As one of the founding members of the influential (and now defunct) fashion and music collective Been Trill, Preston is distinguished by his focus on sustainability as well as by his famous collaborators and friends, which include Virgil Abloh, Kanye West (for whom he worked) and Nike. His breakthrough moment came in 2016, when he designed a collection for the New York City’s Department of Sanitation. He launched his namesake label with the New Guards Group (which also counts Off-White in its portfolio) in 2017 and made his debut on the Paris runway in January 2019. According to New Guard’s most recent report, his brand generated a profit of €13.8 million Euros ($15.5 million) in the year ending April 30, 2018.
But for many in the industry, Preston is still in the shadow of Abloh and the larger streetwear movement, which has jumped from niche category to industry-wide obsession. Preston’s longtime friends Abloh (Off-White and Louis Vuitton) and Matt Williams (1017 ALYX 9SM), now present some of the most anticipated collections of the season.

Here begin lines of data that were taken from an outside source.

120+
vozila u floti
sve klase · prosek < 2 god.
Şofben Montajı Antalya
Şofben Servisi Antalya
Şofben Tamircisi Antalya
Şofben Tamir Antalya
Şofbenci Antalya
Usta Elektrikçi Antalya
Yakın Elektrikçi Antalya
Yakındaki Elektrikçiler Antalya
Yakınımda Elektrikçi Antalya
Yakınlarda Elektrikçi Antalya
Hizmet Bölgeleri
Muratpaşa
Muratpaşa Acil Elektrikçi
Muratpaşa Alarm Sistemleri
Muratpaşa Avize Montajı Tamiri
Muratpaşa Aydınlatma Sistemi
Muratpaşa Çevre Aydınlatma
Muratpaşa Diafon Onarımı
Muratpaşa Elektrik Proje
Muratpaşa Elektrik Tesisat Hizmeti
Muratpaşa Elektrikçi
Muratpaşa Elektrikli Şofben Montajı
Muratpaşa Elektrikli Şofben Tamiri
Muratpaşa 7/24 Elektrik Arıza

So Preston is using his platform on the Paris runways to change the narrative, refining his brand’s identity and pushing the limits of what is considered streetwear. That means producing more than T-shirts and sweatshirts, adding tailoring, too. It means offering more for his female shoppers –though Preston has offered a few women’s pieces since 2017, the Autumn 2019 collection marked the first time he made a substantial women’s line. And it also means an increased focus on environmentally friendly materials, a priority which separates him from his streetwear peers.
This season, Preston introduced new renewable materials such as pineapple leather, recycled nylon and recycled tweed. He also enlisted Dattner Architects to design a low-waste set for his show made only of materials that can be repurposed or recycled. The firm is known for award-winning buildings including the crystalline “Salt Shed” in New York City, a roadworks warehouse where Preston presented his collaboration with the Sanitation department in 2016.

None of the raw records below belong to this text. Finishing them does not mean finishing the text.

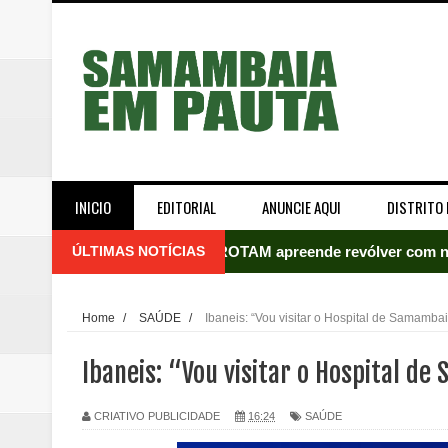
INICIO
EDITORIAL
ANUNCIE AQUI
DISTRITO 
ÚLTIMAS NOTÍCIAS
ROTAM apreende revólver com n
Incêndio atinge carro estacion
Home
/
SAÚDE
/
Ibaneis: “Vou visitar o Hospital de Samambai
Celina Leão abre 8,4 pontos sobr
Ibaneis: “Vou visitar o Hospital d
Quinto "saidão" do ano libera 1,
CRIATIVO PUBLICIDADE
16:24
SAÚDE
Agência do Trabalhador de Samam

“DIY [do-it-yourself] is defining this streetwear movement now,” said Preston ahead of Tuesday afternoon Spring 2020 Paris show. “I look at the youth as really driving the culture ... They are starting to deconstruct their clothes and piece them back together, creating hybrids of things.”

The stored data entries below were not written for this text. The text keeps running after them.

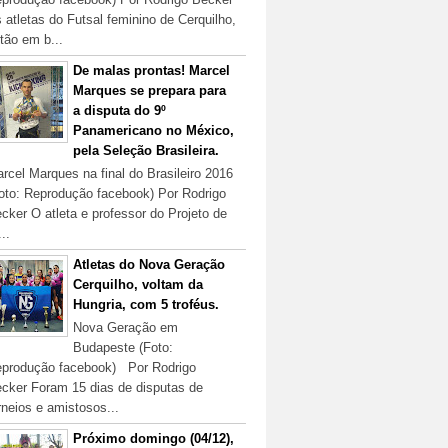
 atletas do Futsal feminino de Cerquilho,
tão em b...
De malas prontas! Marcel
Marques se prepara para
a disputa do 9º
Panamericano no México,
pela Seleção Brasileira.
rcel Marques na final do Brasileiro 2016
oto: Reprodução facebook) Por Rodrigo
cker O atleta e professor do Projeto de
...
Atletas do Nova Geração
Cerquilho, voltam da
Hungria, com 5 troféus.
Nova Geração em
Budapeste (Foto:
produção facebook) Por Rodrigo
cker Foram 15 dias de disputas de
rneios e amistosos...
Próximo domingo (04/12),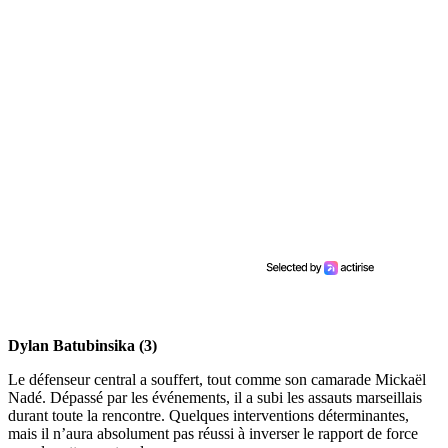
Dylan Batubinsika (3)
Le défenseur central a souffert, tout comme son camarade Mickaël
Nadé. Dépassé par les événements, il a subi les assauts marseillais
durant toute la rencontre. Quelques interventions déterminantes,
mais il n’aura absolument pas réussi à inverser le rapport de force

Preston is taking DIY seriously on the runway, too. On Tuesday he will present a new collaboration with Sami Miró, a designer, influencer and internet It-Girl known for tweaking and redesigning vintage looks. She used that approach on denim pieces from past Heron Preston collections, some of which will feature logo-heavy patchworks.
Other collaborators for the Spring 2020 collection include Levi’s, which worked with Preston last season, Gortex and New York-based painter Robert Nava.
“I’m really trying to push proportions that you might see on the runway, really elevating and going above and beyond what you might see on an everyday person on the street,” he said, describing his debut in January as too safe and too commercial.
Preston wants his Paris audience to think differently about him, and the streetwear category as a whole. “It’s redefining expectations and pushing the boundaries of a box that streetwear designers fall in,” he said. “I’m really interested in opening new doors within the category.”